Coral 2.0, short for Cost Reduction Alliance 2.0, is a five-year programme that commenced in March 2015 to facilitate cost-

saving measures across the entire oil and gas industry.

“As far as 2016 is concerned, in this full initiative, we hope to garner between RM1.5 billion and RM2 billion revenue,” Zamri told reporters on the sidelines of the Offshore Technology Conference Asia.

He said Petronas had started looking at reactivation of idle wells by coming up with innovative contracting strategies.

“Essentially, at the end of the day, what we hope to garner from this Coral 2.0 exercise is for the entire industry to rebase its costs again, to a sustainable level because what we are seeing today is the movement at the cost side.

“[It was] not sustainable even at US$100 (RM401) [per barrel] back then. We saw that some of the projects could not go into [an] investment decision because of the cost issue that we were facing,” he said.

“So the current low oil price environment just gives us the urgency to expedite this Coral 2.0 initiative,” he said.
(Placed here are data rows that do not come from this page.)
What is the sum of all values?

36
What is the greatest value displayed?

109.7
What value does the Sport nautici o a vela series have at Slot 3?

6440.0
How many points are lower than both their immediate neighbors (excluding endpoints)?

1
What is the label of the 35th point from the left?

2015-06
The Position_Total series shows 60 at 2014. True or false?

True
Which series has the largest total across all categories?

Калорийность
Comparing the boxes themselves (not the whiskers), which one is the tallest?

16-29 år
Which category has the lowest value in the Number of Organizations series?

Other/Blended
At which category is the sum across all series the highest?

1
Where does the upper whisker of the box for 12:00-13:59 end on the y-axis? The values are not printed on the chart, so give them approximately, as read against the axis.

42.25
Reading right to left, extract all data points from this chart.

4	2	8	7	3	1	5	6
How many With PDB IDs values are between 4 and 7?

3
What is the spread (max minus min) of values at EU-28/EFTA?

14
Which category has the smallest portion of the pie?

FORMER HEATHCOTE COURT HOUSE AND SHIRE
Zamri said the areas Petronas is looking at for cash generation include idle wells reactivation and a reduction in unplanned deferment.

“In the past, the locked-in potential through deferment was almost 10% of the national production, so if we manage to unlock those barrels that were deferred, then easily we can add up the production level.

“Another area that we are looking at is the efficiency of our water injection facilities, improving the up time as well as the water quality, so that we can boost up or pressurise our reservoir water so that we can have better recovery from the [oil] fields.

“The industry as a whole now realises that we are in a difficult time, we really have to roll up our sleeves, to make sure that we survive this difficult period,” he added.